И пусть шутят сколько угодно, Королев на такие вещи внимания не обращал. Пусть Костиков сколько угодно кричит, что он, Королев, ренегат, – новая ракета должна быть действительно новой. Надо искать нечто принципиально отличное, иначе погрязнешь в бесконечных доводках, совершенствовании многочисленных. вариантов и застрянешь, утонешь в них, как в болоте. Надо сделать новую ракету и добиться в ней самого важного для будущего ракетоплана: послушания. На ней надо отработать уже почти в натурных условиях все режимы управления будущим ракетопланом. Поэтому ведущим конструктором по этой ракете надо назначить Раушенбаха, главного «теоретика» их отдела. Раушенбах должен разобраться...

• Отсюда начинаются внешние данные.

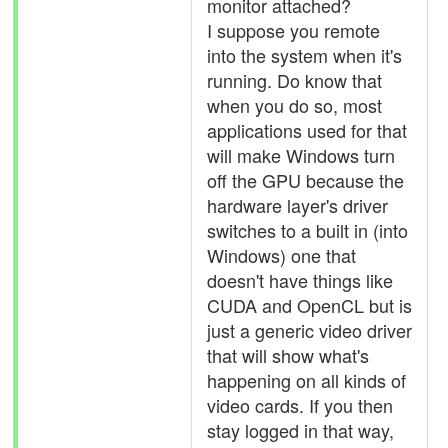
monitor attached?
I suppose you remote
into the system when it's
running. Do know that
when you do so, most
applications used for that
will make Windows turn
off the GPU because the
hardware layer's driver
switches to a built in (into
Windows) one that
doesn't have things like
CUDA and OpenCL but is
just a generic video driver
that will show what's
happening on all kinds of
video cards. If you then
stay logged in that way,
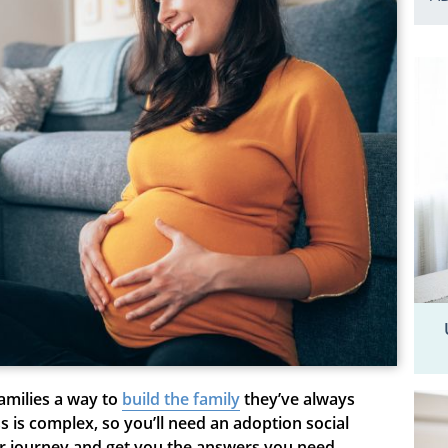
amilies a way to
build t
he
family
they’ve always
 is complex, so you’ll need an adoption social
ur journey and get you the answers you need.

На страницах этой книги Борис Викторович Раушенбах – один из ближайших соратников Сергея Павловича Королева – будет появляться, исчезать, снова появляться, постоянно трансформируясь, превращаясь из планериста в ракетчика, из контрольного мастера кирпичного завода в руководителя одного из важнейших подразделений головного конструкторского бюро по ракетно-космической технике, из настоящего изгоя, человека отторгнутого обществом, в ученого с мировым именем, академика, лауреата Ленинской премии.

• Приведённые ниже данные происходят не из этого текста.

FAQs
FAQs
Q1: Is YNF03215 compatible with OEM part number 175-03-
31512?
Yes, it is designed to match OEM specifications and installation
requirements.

Как и всякий большой человеческий характер, Королев ни на кого не похож. Похож только на самого себя. Но если из всех его соратников и единомышленников попытаться отыскать человека, который был менее всего похож на Королева, то это, наверное, Раушенбах. Причем при чисто формальном сравнении вроде бы очень много общего, похожего. Раушенбах моложе Королева на восемь лет, но в общем это люди одного поколения. Оба воспитывались в семьях сравнительно обеспеченных, жили в крупных городах: обрусевшую немецкую семью мастера-кожевенника кормила фабрика «Товарищества Санкт-Петербургского производства обуви», в наши дни превратившаяся в гигантское объединение «Скороход». Сына кожевенника, как и юного Королева, заворожила в отрочестве авиация. Борис упросил отца выписать ему журнал «Самолет», хотя почти ничего не понимал в нем, но с упоением рассматривал картинки. А в самой авиационной технике оба увлекаются одними и теми же конструкциями: уже на втором курсе Института гражданского воздушного флота Борис заинтересовался бесхвостками Черановского, но заинтересовался совсем не так, как Королев, ни о каком ракетном двигателе на бесхвостке он не помышлял, просто не мог понять, почему она не переворачивается в воздухе. Вместе со своим сокурсником Игорем Костенко он и сам пробовал строить бесхвостки, а первая научная работа будущего академика, написанная в год организации РНИИ, называлась «Продольная устойчивость бесхвостных самолетов». Там он писал: «Для создания полноценного самолета – „летающего крыла“ – необходимо разрешить ряд сложных проблем, в частности проблему устойчивости и управляемости». Тогда же к такому же выводу приходит и Королев, испытывая ракетные модели «летающих крыльев».
43
Лангемак Г.Э., Глушко В.П. Ракеты, их устройство и применение. М.; Л.: ОНТИ НКТП СССР, 1935. Тираж 700 экземпляров. Задумал эту книжку и начал ее писать Борис Сергеевич Петропавловский. Он же привлек в соавторы Лангемака и Глушко. После его стремительной болезни и неожиданной смерти 6 ноября 1933 года вдова Петропавловского отдала Лангемаку рукопись. Петропавловским были написаны некоторые разделы книги, связанные с пороховыми ракетами, но фамилии его на обложке нет. В предисловии неверно указан 1933 год, как год рождения книги: Петропавловский начал ее писать еще в 1930 году.
44
Королев С.П. Ракетный полет в стратосфере. М.; Госвоениздат, 1934. Тираж 20 тысяч экземпляров. О ней еще поговорим.